Problema a resolver: Com base no trecho fornecido, diga, por favor, o nome do ministro que, em 31 de dezembro, defendeu a realização de consultas públicas.

Trecho fornecido:
Ao menos 16 estados e o Distrito Federal anunciaram que não iriam exigir receita médica para a vacinação de crianças contra a Covid-19. Os governos do Acre, Bahia, Ceará, Distrito Federal, Espírito Santo, Goiás, Maranhão, Mato Grosso do Sul, Minas Gerais, Paraíba, Pará, Paraná, Pernambuco, Piauí, Rio Grande do Sul, São Paulo e Sergipe já se posicionaram contra a recomendação.
A abertura da consulta pública para a manifestação da sociedade civil a respeito da vacinação infantil também foi criticada por conselhos estaduais e municipais. O Conselho de Secretários Municipais de Saúde de São Paulo (Cosems-SP) foi um dos que se posicionou contrário por considerar "desnecessária e inaceitável".
Já o Ministério da Saúde defendeu as etapas da consulta e audiência públicas. O ministro Marcelo Queiroga disse em 31 de dezembro que as consultas precisam ser até ampliadas no âmbito do Executivo e ponderou que o procedimento é comum nos outros poderes. "Não é novidade nenhuma a realização de consulta pública", disse.

Dados disponíveis:
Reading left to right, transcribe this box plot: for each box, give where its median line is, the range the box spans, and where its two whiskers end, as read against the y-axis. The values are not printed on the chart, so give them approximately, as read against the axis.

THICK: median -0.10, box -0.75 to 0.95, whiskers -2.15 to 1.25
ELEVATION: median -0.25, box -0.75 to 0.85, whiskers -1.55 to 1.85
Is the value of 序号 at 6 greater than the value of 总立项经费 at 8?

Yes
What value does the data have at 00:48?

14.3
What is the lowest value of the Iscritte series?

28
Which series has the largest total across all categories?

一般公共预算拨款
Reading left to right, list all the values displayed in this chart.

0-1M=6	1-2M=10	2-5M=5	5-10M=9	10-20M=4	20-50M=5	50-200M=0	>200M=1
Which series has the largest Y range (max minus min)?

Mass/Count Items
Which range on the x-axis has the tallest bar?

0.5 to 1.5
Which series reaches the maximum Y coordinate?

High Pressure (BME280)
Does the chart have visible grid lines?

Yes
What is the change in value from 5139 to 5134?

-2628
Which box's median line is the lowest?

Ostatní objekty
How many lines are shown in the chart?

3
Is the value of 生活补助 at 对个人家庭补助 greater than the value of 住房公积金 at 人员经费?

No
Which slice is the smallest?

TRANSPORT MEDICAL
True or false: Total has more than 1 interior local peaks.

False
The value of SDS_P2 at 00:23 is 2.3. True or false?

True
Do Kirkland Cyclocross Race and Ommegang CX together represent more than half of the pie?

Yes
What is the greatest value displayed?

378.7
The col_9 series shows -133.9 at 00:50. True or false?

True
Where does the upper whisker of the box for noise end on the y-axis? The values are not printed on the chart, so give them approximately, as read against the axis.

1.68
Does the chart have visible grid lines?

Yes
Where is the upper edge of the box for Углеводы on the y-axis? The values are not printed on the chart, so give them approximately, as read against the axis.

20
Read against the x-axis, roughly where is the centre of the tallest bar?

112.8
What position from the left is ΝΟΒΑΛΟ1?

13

Resultado do exercício: Marcelo Queiroga.